La prima ipotesi, ancorché giudicata improbabile, è che Agcom abbia aggiustato il tiro, offrendo un ramoscello di ulivo alla Kroes: in parole povere proponendo un compromesso. Eppure questo scenario striderebbe con le ultime dichiarazioni del presidente dell’authority Angelo Cardani, il quale ancora prima di Natale aveva ribadito come non vi fosse “nessuna intenzione di cambiare o ritirare” il listino 2013. Nei fatti, stando ai meglio informati, è quindi ben più verosimile che Bruxelles abbia per ora deciso di non sbilanciarsi, in attesa di vagliare quanto praticabile sia sotto il profilo giuridico il ricorso ad una procedura d’infrazione contro l’Italia. Questa possibilità, ventilata anche da fonti interne della Commissione, cammina in effetti su gambe incerte. Non fosse perché, stando all’opinione di diversi esperti, potrebbe implicare un piccolo gioco di prestigio legale, nell’assenza di una base legislativa solida per motivarla.

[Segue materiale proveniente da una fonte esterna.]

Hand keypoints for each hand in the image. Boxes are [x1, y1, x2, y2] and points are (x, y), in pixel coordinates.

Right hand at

E’ vero che il servizio giuridico della Commissione avrebbe ormai raccolto tutti gli elementi necessari a lanciare la procedura, come giura al Corriere delle Comunicazioni una fonte interna. Ma ammesso che l’indagine comunitaria si concretizzi, tra i ranghi del dicastero guidato dalla Kroes in molti sembrano propensi a tirare il freno, temendo una sonora bocciatura da parte della Corte di Giustizia europea. Di qui la “pausa di riflessione” della Commissione, che potrebbe anche protrarsi per alcuni mesi. In vero, la proposta di regolamento sul mercato unico delle tlc, licenziata dallo stesso commissario all’Agenda digitale in settembre e attualmente all’esame del Parlamento europeo, avrebbe potuto capovolgere la situazione in favore di Bruxelles. Il testo in origine poneva in capo alla Commissione l’agognato potere di bloccare i rimedi regolamentari deliberati dalle authority nazionali, fattispecie entro la quale rientra anche la delibera Agcom sull’unbundling. E anche per questa ragione la Kroes faceva grande assegnamento su una celere approvazione del pacchetto, per evitare di accollarsi la responsabilità di una procedura d’infrazione sulla quale incombe la minaccia di una fragorosa sconfitta.

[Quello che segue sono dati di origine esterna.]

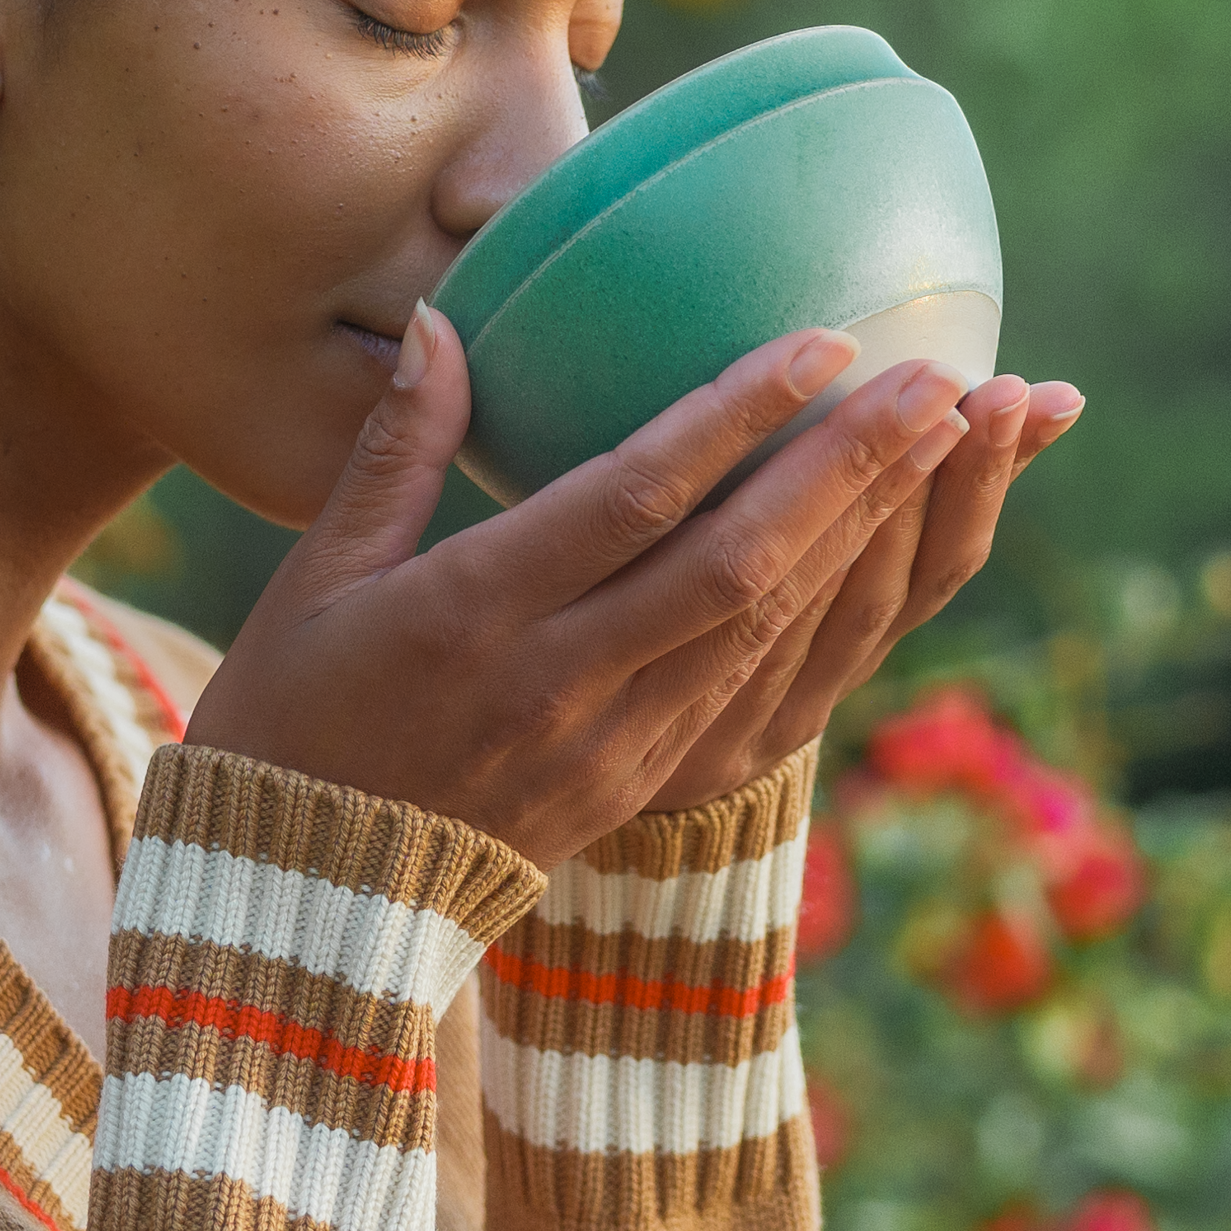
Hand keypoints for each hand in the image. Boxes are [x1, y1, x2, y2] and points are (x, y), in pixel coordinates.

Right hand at [185, 310, 994, 865]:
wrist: (302, 909)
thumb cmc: (289, 722)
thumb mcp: (314, 582)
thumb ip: (394, 451)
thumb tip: (443, 321)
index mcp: (470, 616)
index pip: (630, 500)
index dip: (735, 419)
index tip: (822, 339)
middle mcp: (557, 682)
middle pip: (735, 566)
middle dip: (847, 470)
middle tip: (937, 378)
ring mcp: (610, 747)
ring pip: (764, 630)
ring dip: (861, 535)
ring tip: (941, 444)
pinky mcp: (638, 788)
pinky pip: (752, 690)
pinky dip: (824, 610)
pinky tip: (873, 546)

L’ultima bozza emendata della normativa sul mercato unico, votata dalla commissione parlamentare per il mercato interno di Strasburgo proprio l’altro ieri, ha tuttavia silurato la citata misura. Per la letizia del Berec, il forum dei regolatori europei che nei mesi scorsi aveva tuonato a più riprese contro il pacchetto legislativo, paventando il rischio che conducesse ad una netta compressione del perimetro di competenze di cui ancora oggi godono le authority.

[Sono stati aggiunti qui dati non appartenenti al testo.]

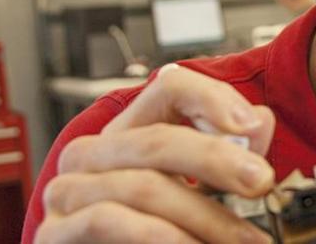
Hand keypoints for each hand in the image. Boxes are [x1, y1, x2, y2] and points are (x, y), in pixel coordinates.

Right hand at [37, 65, 276, 243]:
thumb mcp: (204, 188)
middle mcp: (93, 153)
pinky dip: (159, 236)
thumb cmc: (166, 231)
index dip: (213, 99)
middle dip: (218, 160)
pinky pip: (107, 221)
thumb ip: (231, 152)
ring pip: (143, 186)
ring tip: (245, 238)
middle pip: (158, 138)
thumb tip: (258, 122)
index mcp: (132, 131)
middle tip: (261, 181)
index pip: (170, 86)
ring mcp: (68, 190)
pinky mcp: (54, 232)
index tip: (252, 127)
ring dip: (206, 216)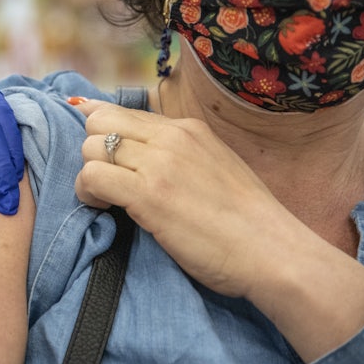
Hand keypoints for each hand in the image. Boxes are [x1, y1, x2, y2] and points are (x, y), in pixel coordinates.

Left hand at [73, 99, 282, 297]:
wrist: (275, 252)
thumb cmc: (246, 222)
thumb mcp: (214, 167)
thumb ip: (179, 154)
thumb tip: (143, 154)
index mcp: (188, 129)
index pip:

La Raccomandazione spedita dalla Commissione ad Agcom lo scorso 12 dicembre non ha in effetti alcuna natura vincolante, ma – in linea con quando stabilisce articolo 7 bis della Direttiva 21 del 2002 – ha dovuto limitarsi a “invitare” l’authority italiana a modificare o ritirare lo schema di regolamento sull’Ull. E si trattava, per altro, dell’ultima freccia nell’arco di Bruxelles per imporre la propria linea, al termine di una fase di approfondimento della durata di tre mesi (la cosiddetta Fase 2,), motivata dai dubbi comunitari in relazione ad alcuni aspetti procedurali – in seguito superati – e di merito della delibera (in particolare, in tema di costo del capitale riconosciuto a Telecom Italia, il cosiddetto Wacc). Quanto all’opzione della procedura d’infrazione, è vero che la Commissione è sul punto di esplorare questa via contro il regolatore tedesco riguardo le tariffe di terminazione mobile, e ne starebbe preparando una analoga contro l’Austria sempre sull’unbundling, ma il tempo in questo caso le è tiranno. Il mandato della Kroes scade tra circa sette mesi, e il suo successore potrebbe optare per un netto cambio di rotta, ancor più in ragione delle citate ambiguità legali.